The uses for lead are myriad. The resistance to corrosion and malleability make it a popular additive to alloys, and it is also used in bullets, soldering material, radiation shields, and some paints. Lead has also historically been used as an additive in glass, which is why some antique and modern glass is not safe to eat or drink from. It was also the material of choice for movable type from the 1400s, when Gutenberg invented the movable type press, to today; several foundries still cast lead type and other equipment for use with letterpresses.
Many people are aware that this element is toxic. Lead is a neurotoxin, so it will attack the brain and spinal cord. Because it bioaccumulates in the body, someone may suffer from lead poisoning slowly without being aware of what is going on. When someone presents with neurological problems to a doctor or hospital, poisoning from this metal is sometimes on the list of suspects.
Some scientists now believe that the Roman Empire fell in part because their plumbing, food storage, and many other systems relied in part on lead paint.
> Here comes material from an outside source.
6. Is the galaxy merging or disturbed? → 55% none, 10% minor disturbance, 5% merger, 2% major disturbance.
Imagine, if they knew about the dangers, and could perform things like a lead levels test, the modern world might speak Latin as one of the big common languages, and English might not exist in its current form at all.
What's really scary about lead is that though people can deal with minimal lead exposure over their lives without problems. If you already have another health issue though, it can raise risk; the same is true for children.
I had to do some research on lead when I was remodeling my house and found out that a lot of my house had lead paint on it, and it's really scary to think about all the health problems it can cause. I especially worry about people who live in old houses with things like lead paint or window blinds containing lead; you can get lead removal done for these things, though, it's just a matter of testing levels and things.